According to WolframAlpha, we get $$\lim_{t\to\color{red}{{\pi}^-}}\ln\left(e^{e^{it}}-2\right)=i\pi-1 +\ln(2e-1)$$ and $$\lim_{t\to\color{red}{{\pi}^+}}\ln\left(e^{e^{it}}-2\right)=-i\pi-1+\ln(2e-1)$$

So, if I'm not mistaken, these should give us $(3)$ as follows :

$$\begin{align}&\frac1{2\pi}\int_0^{2\pi}\ln(e^{it}+a) \;d\left[\ln\left(e^{e^{it}}-2\right)\right] \\\\&=\lim_{c_1\to{\pi}^-}\frac1{2\pi}\int_0^{c_1}\ln(e^{it}+a) \;d\left[\ln\left(e^{e^{it}}-2\right)\right]+\frac1{2\pi}\lim_{c_2\to{\pi}^+}\int_{c_2}^{2\pi}\ln(e^{it}+a) \;d\left[\ln\left(e^{e^{it}}-2\right)\right] \\\\&=\lim_{c_1\to {\pi}^-}\bigg(\frac1{2\pi}\left[\ln(e^{it}+a)\ln\left(e^{e^{it}}-2\right)\middle]\right|_0^{c_1}-\frac1{2\pi}\int_0^{c_1}\ln\left(e^{e^{it}}-2\right) \;d\left[\ln(e^{it}+a)\right]\bigg)+\lim_{c_2\to{\pi}^+}\bigg(\frac1{2\pi}\left[\ln(e^{it}+a)\ln\left(e^{e^{it}}-2\right)\middle]\right|_{c_2}^{2\pi}-\frac1{2\pi}\int_{c_2}^{2\pi}\ln\left(e^{e^{it}}-2\right) \;d\left[\ln(e^{it}+a)\right]\bigg) \\\\&=\frac1{2\pi}\bigg(\ln(a-1)\times\bigg(i\pi-1+\ln(2e-1)\bigg)-\ln(a+1)\ln(e-2)\bigg)+\frac1{2\pi}\bigg(\ln(a+1)\ln(e-2)-\ln(a-1)\times \bigg(-i\pi-1+\ln(2e-1)\bigg)\bigg)-\frac1{2\pi}\int_0^{2\pi}\ln\left(e^{e^{it}}-2\right) d\left[\ln(e^{it}+a)\right] \\\\&=\ln(a-1)i -\frac1{2\pi}\int_0^{2\pi}\ln\left(e^{e^{it}}-2\right) d\left[\ln(e^{it}+a)\right]\end{align}$$

Answer 2

Issue :

When we write
$$ \frac1{2\pi}\int_0^{2\pi} x\ln(e^{it}+a)\; dx \tag{X} $$ we are saying that the limits are for $x$ (it is not for $a$ , not for $t$)

Likewise , when we write
$$ \frac1{2\pi}\int_0^{2\pi} \ln(e^{it}+a)\; d\left[\ln\left(e^{e^{it}}-2\right)\right] \tag{Y} $$ we are telling Wolfram that the limits are for $\left[\ln\left(e^{e^{it}}-2\right)\right]$ (it is not for $a$ , not for $t$)

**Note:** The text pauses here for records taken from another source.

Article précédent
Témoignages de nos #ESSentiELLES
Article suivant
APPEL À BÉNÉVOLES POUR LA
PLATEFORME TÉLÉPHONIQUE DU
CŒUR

Hence we have given the limits to Wolfram :
$\left[\ln\left(e^{e^{it}}-2\right)\right]=0$
$\left[\ln\left(e^{e^{it}}-2\right)\right]=2\pi$

Over-all , the limits which will Wolfram use for $t$ are :
$t=\ln\ln3/i$
$t=\ln\ln[e^{2\pi}+2]/i$

This is not a closed curve.
When we plug that into (2) , naturally , we will not get $0$ where we might want it.

ADDENDUM :

When we Integrate By Parts to get (3) with the new $d[[X]]$ term involving $\left[\ln\left(e^{e^{it}}+a\right)\right]$ , we have to handle the limits correctly & consistently for the "change of variable" there.
When we make the limit changes through-out , the extra term should work out to what Wolfram gave.

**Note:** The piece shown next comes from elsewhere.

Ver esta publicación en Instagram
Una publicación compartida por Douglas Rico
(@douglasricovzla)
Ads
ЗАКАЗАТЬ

Now , the limits Wolfram will see are :
$\left[\ln\left(e^{e^{it}}+a\right)\right]=0$
$\left[\ln\left(e^{e^{it}}+a\right)\right]=2\pi$

Hence , the limits Wolfram will use are :
$t=\ln\ln(1-a)/i$
$t=\ln\ln(e^{2\pi}+a)/i$

SUMMARY :

The Crux is that manually checking gave a $0$ which is wrong because the limits were wrong.
Essentially , the manual work is involving 2 unrelated Integrals.

Difference between those 2 Integrals is coincidentally $\log(a-1)i$ , which Wolfram correctly calculates.